SELECTED TEXT -
-- -- --

Chickie, happy to see I'd come back, helpfully pointed out all the creative little smudges that required mummy's attention. "There Mummy, there, other one Mummy." The curtains were a delightful challenge - being white linen and all!

One hour later, as Chickie sat decontaminating in a very bubbly bath, I wondered whether the morning's activities were something a mother might mention to a child pyschiatrist? Probably. I decided to add it to the list.

Despite thorough exfoliation of both mother and child, I sensed there was a strong chance that I might never smell truly clean again. At just the point I was warming to the idea of speaking to Chickie again, he pointed to the carpet and said three little words that almost found him posted on e-bay with a Buy-Now price of 50p.

"Wee Wee Mummy!"

13 March 2008

Bog Off

Whoever said that being stuck between a rock and a hard place was a bad thing clearly never found themselves stranded in the middle of a bog. Unlike me.

Reviewing my situation from my mossy perch, I wondered why my brain hadn’t stopped me before I reached the middle. Watching my favourite trainers and new jeans begin their descent into the sludge, I wished that I’d worn more sensible shoes. I made a note to buy some wellies. Spotty ones.

Half an hour before I found myself in my little predicament, I’d dropped Chickie off at playgroup. Armed with three hours free time and inspired by the rural scenes in this month’s Country Living magazine, I decided to escape the soiled streets of Worthing. I headed West, where the scent of Poop Freeze floated by on sea air and the rustle of Scoopy Doo Doggy bags accompanied the trills of local residents as they bid all a ‘Good Morning’.

And a good morning it was too. The sky was brilliant blue, unveiling a sun that looked vaguely familiar and Chickie was destroying someone else’s stuff. Yes, I felt fabulous as I skipped off for my country stroll and to relive happy childhood memories of Ferring.

-- -- --

(Dataset excerpt)
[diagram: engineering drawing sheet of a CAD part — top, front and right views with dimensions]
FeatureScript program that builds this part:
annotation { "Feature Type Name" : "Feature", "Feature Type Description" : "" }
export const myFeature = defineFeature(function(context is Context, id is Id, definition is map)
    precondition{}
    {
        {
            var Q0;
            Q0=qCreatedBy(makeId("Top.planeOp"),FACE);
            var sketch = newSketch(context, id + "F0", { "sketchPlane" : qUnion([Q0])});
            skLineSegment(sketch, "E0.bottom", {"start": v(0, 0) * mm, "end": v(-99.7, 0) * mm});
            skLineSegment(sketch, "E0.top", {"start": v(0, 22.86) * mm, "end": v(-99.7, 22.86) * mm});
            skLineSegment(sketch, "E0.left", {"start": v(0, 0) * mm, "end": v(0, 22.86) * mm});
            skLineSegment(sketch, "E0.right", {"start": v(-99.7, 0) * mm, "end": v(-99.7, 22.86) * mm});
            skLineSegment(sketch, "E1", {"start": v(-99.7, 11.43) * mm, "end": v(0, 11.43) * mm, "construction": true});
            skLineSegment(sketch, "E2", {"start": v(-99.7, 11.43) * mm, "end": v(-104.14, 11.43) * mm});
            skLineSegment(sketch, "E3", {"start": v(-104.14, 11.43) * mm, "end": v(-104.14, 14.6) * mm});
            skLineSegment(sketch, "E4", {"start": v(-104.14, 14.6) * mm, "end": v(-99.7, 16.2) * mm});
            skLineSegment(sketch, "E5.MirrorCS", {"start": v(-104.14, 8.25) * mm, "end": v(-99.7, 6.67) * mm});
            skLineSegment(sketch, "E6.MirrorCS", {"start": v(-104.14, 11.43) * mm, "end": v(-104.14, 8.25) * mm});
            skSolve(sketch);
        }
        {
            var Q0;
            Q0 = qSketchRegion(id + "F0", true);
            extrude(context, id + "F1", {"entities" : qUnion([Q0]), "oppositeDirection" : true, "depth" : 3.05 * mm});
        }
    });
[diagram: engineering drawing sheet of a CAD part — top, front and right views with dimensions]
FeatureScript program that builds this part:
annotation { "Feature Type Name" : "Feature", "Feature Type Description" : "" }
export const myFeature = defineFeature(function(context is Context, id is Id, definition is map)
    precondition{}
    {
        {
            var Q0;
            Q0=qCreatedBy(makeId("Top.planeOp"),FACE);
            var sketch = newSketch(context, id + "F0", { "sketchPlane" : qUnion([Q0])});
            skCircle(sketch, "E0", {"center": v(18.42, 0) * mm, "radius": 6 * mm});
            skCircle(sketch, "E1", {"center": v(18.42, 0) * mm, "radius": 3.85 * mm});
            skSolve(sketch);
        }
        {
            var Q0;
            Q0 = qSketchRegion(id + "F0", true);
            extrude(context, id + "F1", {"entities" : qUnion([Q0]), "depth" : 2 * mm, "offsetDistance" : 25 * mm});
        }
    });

-- -- --

REQUESTS -
1 – Answer these from the diary passage:
(a) What Buy-Now price did the narrator imagine putting on Chickie?
(b) What were the curtains made of?
(c) Which streets did the narrator decide to escape?
2 – Resume the diary passage after its final sentence and carry the country stroll forward.
The records are separate material with no connection to the diary passage.

ANSWERS IN ORDER -
1 –
(a) 50p
(b) White linen
(c) The soiled streets of Worthing

2 –
As I came to the River Rife I remembered my mother expressly telling a ten year old me not to go near. I would have got away with it too had I not fallen in. I would have had even more chance of getting away with it had I not put all my wet clothes into the laundry basket. I don’t know who I thought did the washing, but, after that day, I was left in no doubt.

And now, 21 years on, I was, again, in a spot of bother at the Rife (on the boggy bit on the West bank to be precise). I was quietly scared as I suddenly realised how isolated I was and how perfect the landscape would look on my Crimewatch reconstruction. I took solace in the fact any would-be-killer would need a canoe to reach me.

Knowing that I needed to move from my three inch square marshland patch, I deliberated my next move. The main problem was the long reeds that made it impossible to gauge whether ground, ditch or River lurked beneath. Plus, if I fell in the River again, my mummy would be cross.

I looked around to double check no one was available to phone the Coastguard to airlift me to playgroup before leaping. It was a perilous 15 minutes of hopping around the quagmire in search of solid land. Finally, exhausted and, feeling like a woman given a second chance at life, I reached some.

Whilst I might not be ready for ‘Country Living’ just yet, I still couldn’t resist buying a pair of black wellies with hot pink spots, just in case!

08 March 2008

Well Slap My Smaller Thighs!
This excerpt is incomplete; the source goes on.